As of January 1, 2020, our client can no longer be held in custody on cash bail. The DA claims our client is a flight risk because he’s a non-citizen. In this case, the DA ignores the fact that our client is innocent until proven guilty. He glosses over the fact that the allegation in this case is that there was a tragic motor vehicle accident – not an intentional violent offense. He forgets that our client has been working hard and raising a family in Westchester for the last 25 years. Our client has every reason to go back to court, and there is no reason to infer otherwise.

It’s worth noting that, in some cases, the new bail statute will allow a DA to petition for bail where there is a showing that a defendant poses a risk of flight to avoid prosecution. Further, if a defendant is arrested for a new offense while at liberty on a pending case, a DA may also be able to ask for bail.

 

Concerns About the New Bail Laws

We’re criminal defense attorneys – we advocate for our clients. And our clients have a better chance of adequately and meaningfully defending themselves when they are not held in pre-trial detention. Because of our ethical duty to zealously advocate for our clients, we will always try to get our clients out of jail.

Yet there are some changes in the new bail laws that may be cause for concern. One particular concern is the financial funding needed to support bail reforms. The new laws did not provide funding for implementation. As many more people are expected to be placed on pre-trial supervision, it’s unclear how courts will have adequate resources. More officers and new technology may be needed to make pre-trial supervision work as the Legislature intended.
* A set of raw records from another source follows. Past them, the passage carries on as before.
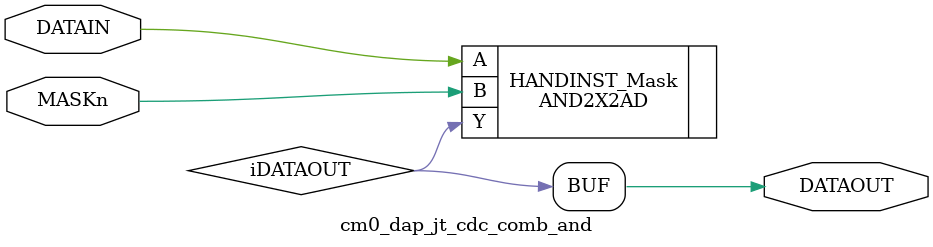
<source format=v>

module cm0_dap_jt_cdc_comb_and
         #(parameter   PRESENT = 1)
          (input  wire DATAIN,   // Data to be Masked
           input  wire MASKn,    // Mask Enable
           output wire DATAOUT); // Masked Data Output

   wire  	  iDATAOUT; // Output of AND gate
  
  // --------------------------------------------------------------------------
  // This module is instantiated where an AND gate mask is required on a CDC
  // interface. In this case, it is necesssary to ensure that the output of
  // the mask does not glitch when the mask input is low.
  //
  // The implementation of this module must ensure that this requirement is
  // met.
  // --------------------------------------------------------------------------

  // --------------------------------------------------------------------------
  // In this example, the above behaviour is ensured by using an AND2 gate
  // To mask the data signal. The synthesis tool should be configured so that
  // these gates arent resynthesised into alternative gates, though resizing 
  // is allowed.
  // --------------------------------------------------------------------------
   
  //----------------------------------------------------------------------------
  // Beginning of main code
  //----------------------------------------------------------------------------

  // AND Gate Mask
  assign DATAOUT = (PRESENT != 0) ? iDATAOUT
                              : 1'b0; //DATAOUT disconnected when not present

   AND2X2AD HANDINST_Mask (.A(DATAIN),
			   .B(MASKn),
			   .Y(iDATAOUT));
endmodule

</source>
Lastly, there are two violent felonies which the Legislature decided were not appropriate for cash bail – Robbery in the Second Degree (aided) and Burglary in the Second Degree (dwelling). A person who breaks into my home and steals my things will be automatically released? A person is released even though they helped their friend forcibly steal my cell phone from me? While bail may not be appropriate in every case, perhaps a judge is in the best position to determine that.